Espanha

PSOE recupera nas sondagens já com o governo de Pedro Sánchez

O Ciudadanos continua a ser o partido mais votado em Espanha, mas os socialistas recuperam nas preferências de voto, revela a primeira sondagem do El Español já com o governo de Sánchez em funções.

Pedro Sánchez lidera o PSOE e assumiu a chefia do novo governo após a queda do Executivo de Mariano Rajoy

Getty Images

A chegada de Pedro Sánchez à Moncloa para liderar o governo, após a queda do Executivo de Mariano Rajoy, parece já estar a influenciar as tendências de voto em Espanha. É pelo menos o que revela a primeira sondagem do jornal El Español na era Sánchez, segundo a qual o PSOE recuperou nas preferências dos eleitores ficando agora muito próximo do Ciudadanos (Cs) que, apesar de uma ligeira queda, continua a ser o partido favorito para ganhar as eleições.

De acordo com esta sondagem, a ascensão dos socialistas ao poder ajudou a recuperar o terreno perdido nos últimos tempos, colando-os agora ao meteórico Cs de Alberto Rivera: se as eleições fossem agora, estes ganhariam com 25,3% e assegurariam 98 lugares no parlamento. Já o PSOE conseguiria 94 deputados com 23,9% dos votos.

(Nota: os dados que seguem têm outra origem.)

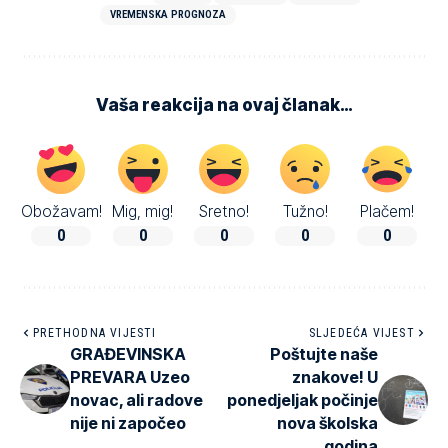
VREMENSKA PROGNOZA
Vaša reakcija na ovaj članak…
Obožavam!
Mig, mig!
Sretno!
Tužno!
Plačem!
0
0
0
0
0
PRETHODNA VIJESTI
SLJEDEĆA VIJEST
GRAĐEVINSKA
Poštujte naše
PREVARA Uzeo
znakove! U
novac, ali radove
ponedjeljak počinje
nije ni započeo
nova školska
godina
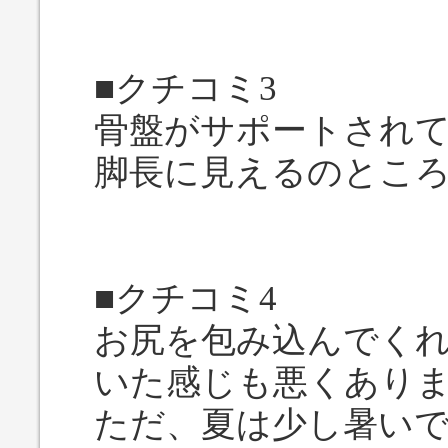
■クチコミ3
骨盤がサポートされ
脚長に見えるのとこ
■クチコミ4
お尻を包み込んでく
いた感じも悪くあり
ただ、夏は少し暑い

O PP, abalado pela crise política e a meio de uma luta interna por uma nova liderança, parece estar, para já, afastado do pelotão da frente: se fossem agora a votos, os populares conseguiriam menos de 20% dos votos e perderiam quase metade dos seus deputados, passando de 137 para 74. Ou seja, passaria de primeira para terceira força política em Espanha, cumprindo assim uma tendência de queda iniciada nas últimas eleições no país e acentuada com os recentes casos de corrupção envolvendo responsáveis políticos do PP, como por exemplo, o caso Gurtel. Neste cenário, um regresso do PP ao poder só parece possível coligado com o Cs.

Outra das novidades é também a entrada do VOX no parlamento com dois deputados e pouco mais de 2% dos votos, conclui a mesma sondagem. O Podemos de Pablo Iglesias sofre um ligeiro revés, ocupando a quarta posição, e conseguindo 57 assentos no parlamento. Entre os partidos independentistas, poucas alterações: metade dos deputados de PDeCAT para a ERC e uma ligeira subida do PNV.